Effects of Cavitation on Karman Vortex Behind Circular-Cylinder Arrays

TL;DR

This study investigates how cavitation influences vortex shedding and wake dynamics behind circular-cylinder arrays using molecular dynamics simulations, revealing significant effects on vibration, vortex formation, and wake synchronization.

Contribution

It introduces a molecular dynamics simulation approach to analyze cavitation effects on vortex shedding and wake behavior in cylinder arrays, highlighting new flow phenomena.

Findings

Cavitation reduces vibration and can eliminate vortex shedding.

Longer vapor regions form with increased cavitation.

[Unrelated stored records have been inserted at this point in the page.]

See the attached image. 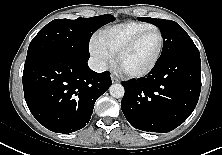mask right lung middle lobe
Here are the masks:
<instances>
[{
	"label": "right lung middle lobe",
	"mask_w": 222,
	"mask_h": 155,
	"mask_svg": "<svg viewBox=\"0 0 222 155\" xmlns=\"http://www.w3.org/2000/svg\"><path fill=\"white\" fill-rule=\"evenodd\" d=\"M114 20V16L105 14L91 18L51 21L31 41L25 65L56 54L90 57L88 44L91 35L101 26Z\"/></svg>",
	"instance_id": "obj_1"
}]
</instances>
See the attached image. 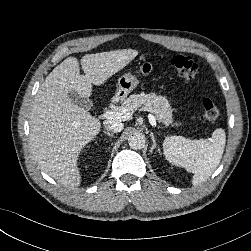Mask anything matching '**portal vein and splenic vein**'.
Here are the masks:
<instances>
[{"instance_id":"obj_1","label":"portal vein and splenic vein","mask_w":251,"mask_h":251,"mask_svg":"<svg viewBox=\"0 0 251 251\" xmlns=\"http://www.w3.org/2000/svg\"><path fill=\"white\" fill-rule=\"evenodd\" d=\"M132 116V112L126 108H117L114 111H106L102 114L103 119H110V120H118V121H126L129 120ZM149 122L153 127H156V119L153 115H149Z\"/></svg>"}]
</instances>
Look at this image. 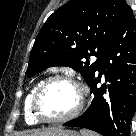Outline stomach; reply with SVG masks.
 <instances>
[{"label":"stomach","instance_id":"stomach-1","mask_svg":"<svg viewBox=\"0 0 136 136\" xmlns=\"http://www.w3.org/2000/svg\"><path fill=\"white\" fill-rule=\"evenodd\" d=\"M50 136H80L79 133L73 130L58 129L54 131Z\"/></svg>","mask_w":136,"mask_h":136}]
</instances>
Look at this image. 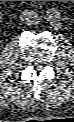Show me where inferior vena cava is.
Here are the masks:
<instances>
[{
    "mask_svg": "<svg viewBox=\"0 0 74 122\" xmlns=\"http://www.w3.org/2000/svg\"><path fill=\"white\" fill-rule=\"evenodd\" d=\"M34 14L33 11H30V10H24L21 15H20V19L22 22H25V23H29V18Z\"/></svg>",
    "mask_w": 74,
    "mask_h": 122,
    "instance_id": "602c4592",
    "label": "inferior vena cava"
}]
</instances>
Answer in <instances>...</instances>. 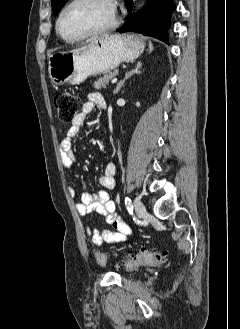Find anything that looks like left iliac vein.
<instances>
[{
	"label": "left iliac vein",
	"instance_id": "1",
	"mask_svg": "<svg viewBox=\"0 0 240 329\" xmlns=\"http://www.w3.org/2000/svg\"><path fill=\"white\" fill-rule=\"evenodd\" d=\"M134 208L139 218H143L146 215V208L139 198H135Z\"/></svg>",
	"mask_w": 240,
	"mask_h": 329
}]
</instances>
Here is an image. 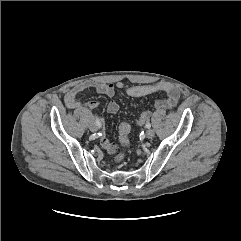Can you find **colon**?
<instances>
[{"instance_id":"colon-1","label":"colon","mask_w":241,"mask_h":241,"mask_svg":"<svg viewBox=\"0 0 241 241\" xmlns=\"http://www.w3.org/2000/svg\"><path fill=\"white\" fill-rule=\"evenodd\" d=\"M130 124L128 122H122L119 126V140L122 146L127 148L129 146ZM125 157L124 152L116 154L115 161L121 162Z\"/></svg>"}]
</instances>
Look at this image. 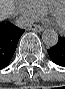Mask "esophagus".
<instances>
[{
  "instance_id": "obj_1",
  "label": "esophagus",
  "mask_w": 65,
  "mask_h": 89,
  "mask_svg": "<svg viewBox=\"0 0 65 89\" xmlns=\"http://www.w3.org/2000/svg\"><path fill=\"white\" fill-rule=\"evenodd\" d=\"M29 30L40 32V31H43L44 28L42 26H39V25H32V26L29 27Z\"/></svg>"
}]
</instances>
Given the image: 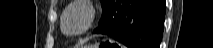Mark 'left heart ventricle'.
Returning <instances> with one entry per match:
<instances>
[{
  "label": "left heart ventricle",
  "instance_id": "b2bd125f",
  "mask_svg": "<svg viewBox=\"0 0 213 48\" xmlns=\"http://www.w3.org/2000/svg\"><path fill=\"white\" fill-rule=\"evenodd\" d=\"M87 22V13L82 8H73L69 11L65 18V29L67 32H79Z\"/></svg>",
  "mask_w": 213,
  "mask_h": 48
}]
</instances>
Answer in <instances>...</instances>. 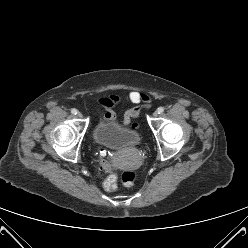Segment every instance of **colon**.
Returning a JSON list of instances; mask_svg holds the SVG:
<instances>
[{
    "label": "colon",
    "mask_w": 248,
    "mask_h": 248,
    "mask_svg": "<svg viewBox=\"0 0 248 248\" xmlns=\"http://www.w3.org/2000/svg\"><path fill=\"white\" fill-rule=\"evenodd\" d=\"M100 157H101V162H102L103 168L107 171H110L112 168L111 159L108 158L104 152H100ZM136 178H137L136 172H134L132 170H127L122 174L121 180H122V183L126 187H130L135 183ZM103 187L108 192H112V191L116 190V188H117V176L115 174H111L103 183Z\"/></svg>",
    "instance_id": "5ec220e1"
}]
</instances>
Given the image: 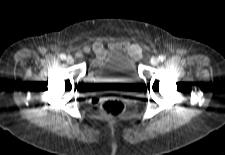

Cavitation weakens vortex synchronization, inducing asymmetric wakes.

Abstract

The effects of cavitation on the flow around a circular-cylinder array are studied by using a molecular dynamics simulation. Cavitation significantly affects on vortex shedding characteristics. As the cavitation develops,the vibration acting on the cylinders decreases and eventually disappears. The further cavitation development generates a longer vapor region next to the cylinders, and the vortex streets are formed at further positions from the cylinders. The neighboring Karman vortexes are synchronized in the antiphase in the absence of the cavitation. This synchronization is weakened by the cavitation, and an asymmetric wake mode can be induced. These findings help mechanical designs of fluid machinery that include cylinder arrays.